I often hear conversations about unreached people groups and exotic populations of people who need to hear the hope of the gospel message. But there may be unreached people in your neighborhood. Of children under the age of 18, 4.3 percent are considered disabled. These nontypical kids and their families often find it easier to opt out of church. It has been documented that these households feel isolated, tired, and in great need of support. In Luke 14, Jesus tells a parable concerning His desire to open the “banquet table” to the overlooked and marginalized. Peruse the invitation—the poor and crippled, the blind and lame are to be invited and brought to the church. In all honesty, I often want the rich, beautiful, and gifted guests at my table. Maybe the reason I am at the table in the first place is that in God’s economy I am the weaker and less desirable. Second, notice the sense of urgency—“Go out quickly”—these are powerful action words for our Lord. He does not say, “Let’s wait and see if we have anyone poor, crippled, or lame and then develop a ministry.” This is a command to search and find and bring them in.
Once again, notice the passion to which the church is called to this population: “Compel people to come in” (emphasis added). This admonishment for the church is not a passive invitation to this subgroup; Jesus says to do this quickly and compel them to come in. The banquet table of the Lord looks more diverse than most of our churches. This is not a call to tolerate nontypical people but one to seek them out and invite them in with passion and love. This is not an invitation to tolerate nontypical individuals and their families but a command to seek them with passion and invite them to the great banquet of our King.

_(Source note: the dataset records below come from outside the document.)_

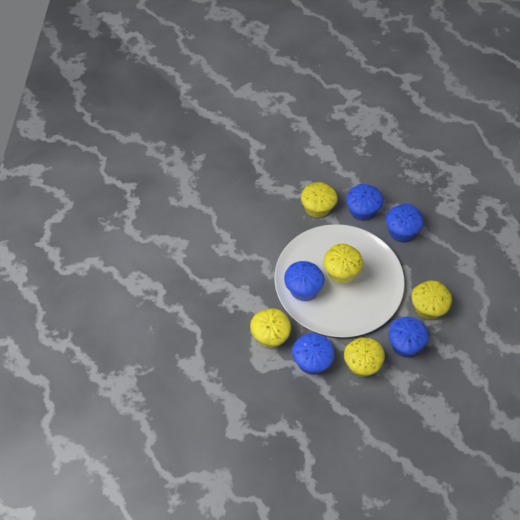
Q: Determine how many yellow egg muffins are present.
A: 5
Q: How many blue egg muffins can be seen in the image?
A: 5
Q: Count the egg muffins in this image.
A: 10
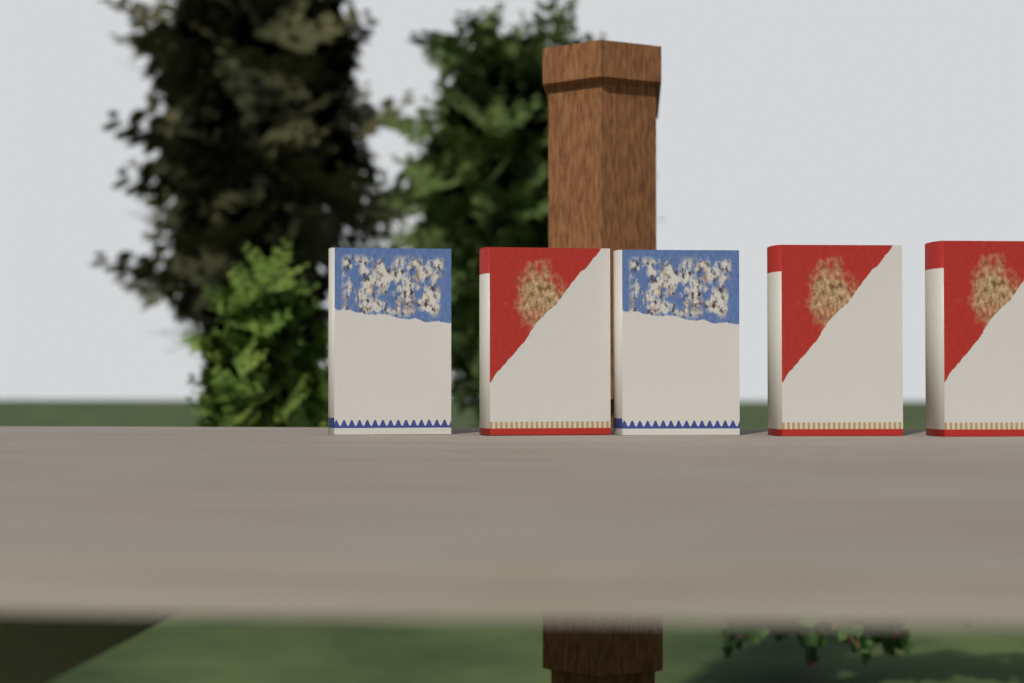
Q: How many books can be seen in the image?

An outreach ministry can be “to serve someone,” “for someone,” or “with someone.” Often church ministries begin as programs directed to a population. These often do not ask many questions or research the true needs of the group to be served. These types of ministries, though often well motivated, may not be very successful. A ministry must, at the least, be for the target group. A ministry for a target group will probably involve more volunteers, research, community input, and energy but is much better at meeting needs than at being simply a social group. The church may, however, strive to develop programs and join with nontypical participants. Even small churches can be thinking through these ways of ministering.